Il che ci porta rapidamente ai giorni nostri e in conseguenza di questo, a un rapido riassunto dei fatti intercorsi da allora. Dopo l’ultimo exploit della partecipazione di un esemplare al film con Mark Hammil del 1989,
Slipstream, l’azienda venne liquidata ed acquistata dalla FLS Aerospace, che aveva progettato di rilanciare l’Optica assieme ad un altro progetto mai realizzato di Edgley, l’aereo da addestramento militare Sprint. Successivi problemi finanziari tuttavia portarono al fallimento del progetto ed una nuova vendita, a partire dalla quale i diritti di produzione dell’insolito aeroplano passarono da uno speculatore all’altro. Finché nel 2007, e questo non può che essere definito come un vero colpo di scena, John Edgley stesso riuscì nuovamente ad acquistarli per una cifra trascurabile, fondando una nuova realtà commerciale dal nome di AeroElvira. Per poi procurarsi, soltanto l’anno successivo, uno dei pochi esemplari di Optica ancora pienamente funzionanti ed iniziare a “sondare le acque” in vari show aeronautici, nel tentativo di trovare nuovi finanziatori. Un obiettivo raggiunto grazie all’aspetto e la performance dell’aereo, spesso confusi con quelli di avveniristici prototipi. A quanto riportano svariati articoli di settore, con il contributo della InterFlight Global, che dovrebbe tornare a produrre in serie l’agile non-elicottero entro la fine del 2019.

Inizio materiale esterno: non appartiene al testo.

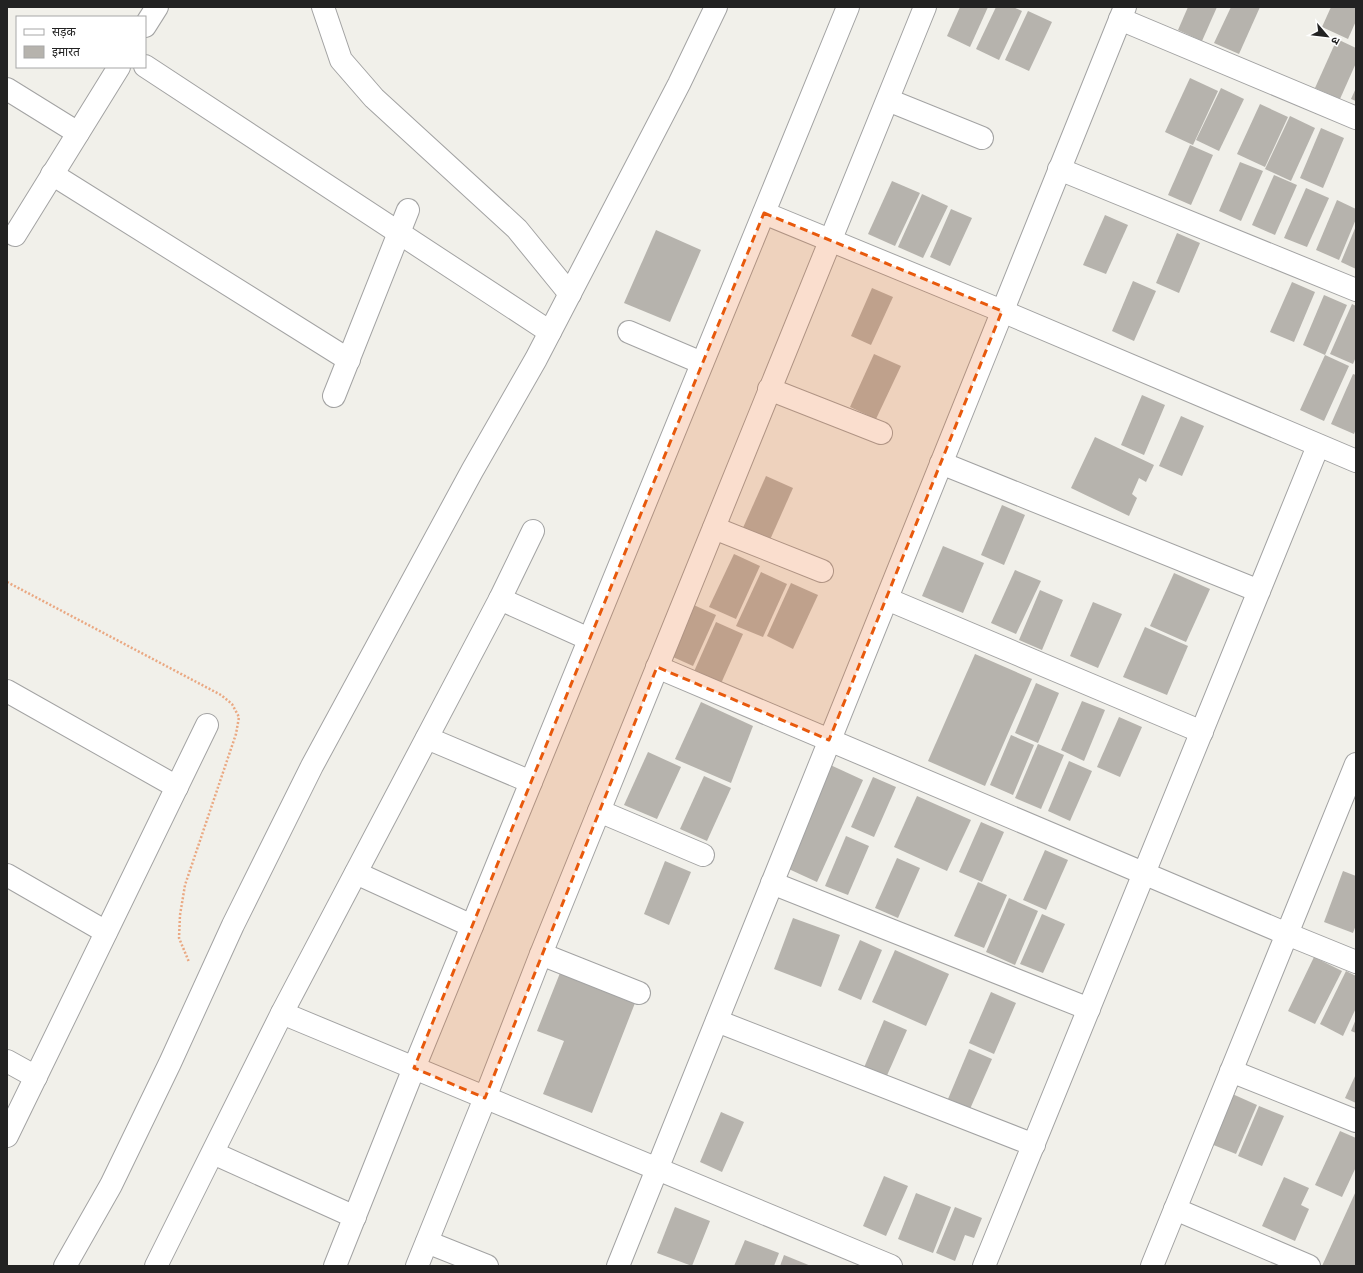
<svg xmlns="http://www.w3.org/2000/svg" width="1363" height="1273" viewBox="0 0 1363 1273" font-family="'PT Sans Narrow','Noto Sans Devanagari',sans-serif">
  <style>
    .building { fill: #b6b3ad }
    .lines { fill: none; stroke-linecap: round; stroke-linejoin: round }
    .minor-casing { stroke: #a3a3a3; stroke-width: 24 }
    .path { stroke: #eaa882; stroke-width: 2.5; stroke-dasharray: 2 2; stroke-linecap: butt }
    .minor { stroke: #fff; stroke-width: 22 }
    .marked { fill: #e8590c; fill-opacity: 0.2; stroke: #e8590c; stroke-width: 3; stroke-dasharray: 8 5; stroke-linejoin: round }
  </style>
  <rect width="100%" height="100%" fill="#f1f0ea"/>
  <g class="building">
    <polygon points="960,7 988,7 970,47 947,36"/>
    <polygon points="996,7 1013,7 1022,11 999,60 976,49"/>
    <polygon points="1188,7 1217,7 1202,41 1178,30"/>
    <polygon points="1231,7 1260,7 1239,54 1214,43"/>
    <polygon points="1331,7 1356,7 1356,21 1348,39 1322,27"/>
    <polygon points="1028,11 1052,22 1029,71 1005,60"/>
    <polygon points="1337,39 1356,48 1356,63 1340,99 1315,88"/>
    <polygon points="1190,78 1218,91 1193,145 1165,132"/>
    <polygon points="1221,88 1244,99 1219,151 1196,140"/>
    <polygon points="1356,88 1356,101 1351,99"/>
    <polygon points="1260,104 1288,117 1265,167 1237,154"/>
    <polygon points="1290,116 1315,128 1291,181 1265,169"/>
    <polygon points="1321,128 1344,138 1323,188 1300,178"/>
    <polygon points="1190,145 1213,155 1191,205 1168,195"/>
    <polygon points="1240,162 1263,171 1241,221 1219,211"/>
    <polygon points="1274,175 1297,185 1275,235 1252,225"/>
    <polygon points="892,181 920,193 895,246 868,234"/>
    <polygon points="1306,188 1329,198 1307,247 1284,238"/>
    <polygon points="922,194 948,206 923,258 898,247"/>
    <polygon points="1337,200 1356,209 1356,219 1339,260 1316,250"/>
    <polygon points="951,209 972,218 950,266 930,257"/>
    <polygon points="1105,215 1128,225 1106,274 1083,265"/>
    <polygon points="1356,226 1356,269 1341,262"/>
    <polygon points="656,230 701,250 670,322 624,303"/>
    <polygon points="1177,233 1200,243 1179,293 1156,283"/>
    <polygon points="1133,281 1156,291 1134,341 1112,331"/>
    <polygon points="1292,282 1315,292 1294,342 1270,332"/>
    <polygon points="872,288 893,297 871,345 851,336"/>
    <polygon points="1324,295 1347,305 1325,355 1303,345"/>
    <polygon points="1352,304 1356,306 1356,357 1353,364 1330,354"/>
    <polygon points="874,354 901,366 876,419 850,407"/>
    <polygon points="1325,355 1349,366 1324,421 1300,410"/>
    <polygon points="1353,374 1356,375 1356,429 1354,434 1331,424"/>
    <polygon points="1142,395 1165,405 1144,455 1121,445"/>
    <polygon points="1181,416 1204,426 1182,476 1159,466"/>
    <polygon points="1095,437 1154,465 1146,482 1139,478 1132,494 1137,498 1129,516 1071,488"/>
    <polygon points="766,476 793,488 769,542 742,530"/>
    <polygon points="1002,505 1025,515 1004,565 981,555"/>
    <polygon points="943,546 984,563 963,613 922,596"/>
    <polygon points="734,554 760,566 736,619 709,607"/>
    <polygon points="1015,570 1041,581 1016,634 991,623"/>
    <polygon points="761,572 787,584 763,637 736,626"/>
    <polygon points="1174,573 1210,589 1186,642 1150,626"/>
    <polygon points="791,583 818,595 793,649 767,636"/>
    <polygon points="1040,590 1063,600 1042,650 1019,640"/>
    <polygon points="687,602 716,615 693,666 664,653"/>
    <polygon points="1093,602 1122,614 1098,668 1070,656"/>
    <polygon points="716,622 743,634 719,688 692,676"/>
    <polygon points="1145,627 1188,646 1167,695 1123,677"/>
    <polygon points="975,654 1032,679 985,786 928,761"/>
    <polygon points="1036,683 1059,693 1038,743 1015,733"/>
    <polygon points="1082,701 1105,710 1084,761 1061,750"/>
    <polygon points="701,702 753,726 731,783 675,759"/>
    <polygon points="1119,717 1142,727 1120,777 1097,767"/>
    <polygon points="1011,735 1034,745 1013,795 990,785"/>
    <polygon points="1038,744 1064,755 1041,809 1015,798"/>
    <polygon points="648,752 681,767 657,819 624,805"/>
    <polygon points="1069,761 1092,771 1070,821 1048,811"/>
    <polygon points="826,763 863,780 817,882 780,865"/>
    <polygon points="704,776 731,788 707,841 680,829"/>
    <polygon points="873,777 896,787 874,837 851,827"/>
    <polygon points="917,796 971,820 947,871 894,847"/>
    <polygon points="981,822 1004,832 982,882 959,872"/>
    <polygon points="846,836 869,846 848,895 825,886"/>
    <polygon points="1045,850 1068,860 1046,910 1023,900"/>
    <polygon points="897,858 920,868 898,918 875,908"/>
    <polygon points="665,861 691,872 669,925 644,914"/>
    <polygon points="1343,871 1356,876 1356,925 1353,933 1324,922"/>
    <polygon points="978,882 1007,895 984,948 954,936"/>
    <polygon points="1009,898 1038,911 1015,965 986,952"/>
    <polygon points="1042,914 1065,924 1043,973 1020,964"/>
    <polygon points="793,918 840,935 821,987 774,969"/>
    <polygon points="860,940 882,950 861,1000 838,990"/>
    <polygon points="895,950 949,974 926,1026 872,1002"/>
    <polygon points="1314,957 1342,971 1315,1024 1288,1011"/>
    <polygon points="1346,971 1356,976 1356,1008 1343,1036 1320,1024"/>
    <polygon points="560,973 635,1003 592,1113 543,1094 564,1041 537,1031"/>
    <polygon points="991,992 1016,1003 994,1054 969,1043"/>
    <polygon points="1356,1019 1356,1033 1351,1031"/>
    <polygon points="884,1020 907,1030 885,1080 863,1070"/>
    <polygon points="969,1049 992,1059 970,1109 948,1099"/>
    <polygon points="1356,1074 1356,1103 1345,1098"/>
    <polygon points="1228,1092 1257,1105 1236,1154 1206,1142"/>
    <polygon points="1259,1106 1284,1116 1262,1166 1238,1156"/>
    <polygon points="721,1112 744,1122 722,1172 700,1162"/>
    <polygon points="1340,1131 1356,1138 1356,1167 1342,1197 1315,1185"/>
    <polygon points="884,1176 908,1186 886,1236 863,1226"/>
    <polygon points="1284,1177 1309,1188 1301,1205 1309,1209 1295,1241 1262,1226"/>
    <polygon points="1356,1191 1356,1263 1355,1266 1322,1266"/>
    <polygon points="916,1193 951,1207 933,1253 898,1239"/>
    <polygon points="675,1207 710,1221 692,1266 657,1253"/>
    <polygon points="955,1207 982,1218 974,1238 965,1235 955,1261 936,1253"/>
    <polygon points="745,1240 779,1253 774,1266 734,1266"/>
    <polygon points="784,1255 811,1266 780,1266"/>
  </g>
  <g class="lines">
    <g class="minor-casing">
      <g id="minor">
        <polyline points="323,7 341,60 374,98 517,229 570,294"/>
        <polyline points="1120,19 1356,118"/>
        <polyline points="145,26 157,7"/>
        <polyline points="145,66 550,332"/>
        <polyline points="7,89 78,133"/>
        <polyline points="888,100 982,138"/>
        <polyline points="1059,169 1356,290"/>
        <polyline points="52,174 349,360"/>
        <polyline points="764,213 1002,311 1356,461"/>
        <polyline points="15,235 119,67"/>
        <polyline points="629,332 702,363"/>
        <polyline points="769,389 881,433"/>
        <polyline points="334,396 408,210"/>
        <polyline points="941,463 1259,591"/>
        <polyline points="714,528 822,571"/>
        <polyline points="500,599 589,639"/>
        <polyline points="887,599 1202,732"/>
        <polyline points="657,667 1287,934 1356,962"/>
        <polyline points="7,691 177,787"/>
        <polyline points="427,738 531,782"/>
        <polyline points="599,811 703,855"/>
        <polyline points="356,873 472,926"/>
        <polyline points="7,875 106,932"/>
        <polyline points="772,883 1089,1009"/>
        <polyline points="541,954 639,993"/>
        <polyline points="282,1013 891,1266"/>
        <polyline points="717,1021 1034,1145"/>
        <polyline points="7,1061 36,1077"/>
        <polyline points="1231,1071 1356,1121"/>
        <polyline points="7,1136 207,725"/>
        <polyline points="213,1153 355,1217"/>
        <polyline points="1175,1209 1309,1266"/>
        <polyline points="427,1242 487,1266"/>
        <polyline points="65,1266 111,1185 170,1063 233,925 312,766 472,471 536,359 679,84 716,7"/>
        <polyline points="156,1266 282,1013 500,599 533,531"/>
        <polyline points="335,1266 414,1068 848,7"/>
        <polyline points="417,1266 485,1098 541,954 599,811 925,7"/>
        <polyline points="618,1266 1125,7"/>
        <polyline points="984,1266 1318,446"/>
        <polyline points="1152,1266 1356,764"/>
      </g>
    </g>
    <polyline class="path" points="7,582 221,695 232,704 239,717 236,734 185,885 180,915 179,938 189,962"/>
    <use href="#minor" class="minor"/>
  </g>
  <path class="marked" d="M764,213L1002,311L829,740L657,667L485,1098L414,1068Z"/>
  <rect width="1363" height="1273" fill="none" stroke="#222222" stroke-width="16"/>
  <rect x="16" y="16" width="130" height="52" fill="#ffffff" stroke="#a7a7a7"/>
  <rect x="24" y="29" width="20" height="6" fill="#ffffff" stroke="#a7a7a7"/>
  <text x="52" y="36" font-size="12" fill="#222222">सड़क</text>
  <rect x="24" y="46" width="20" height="12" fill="#b6b3ad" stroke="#a7a7a7"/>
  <text x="52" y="56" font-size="12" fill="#222222">इमारत</text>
  <g transform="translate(1327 36) rotate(118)" stroke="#ffffff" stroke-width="3" paint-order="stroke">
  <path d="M0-3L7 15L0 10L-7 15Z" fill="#222222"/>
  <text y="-6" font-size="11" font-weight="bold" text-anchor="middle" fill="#222222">उ</text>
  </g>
</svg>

Dimostrando almeno in linea teorica, che non importa quanto tempo possa essere trascorso dal momento in cui ci si è ritrovati ad essere dei letterali “fossili viventi”, come vengono talvolta definiti i rappresentanti dell’ordine dei Paleoptera, ovvero le libellule e gli altri Odonati. Se l’idea di partenza era buona, sarà sempre possibile risorgere dalle acque, tornando nuovamente a librarsi tra l’aere lieve e scrutare attorno col proprio occhio di sorveglianza, inerentemente superiore a quello di qualsivoglia drone.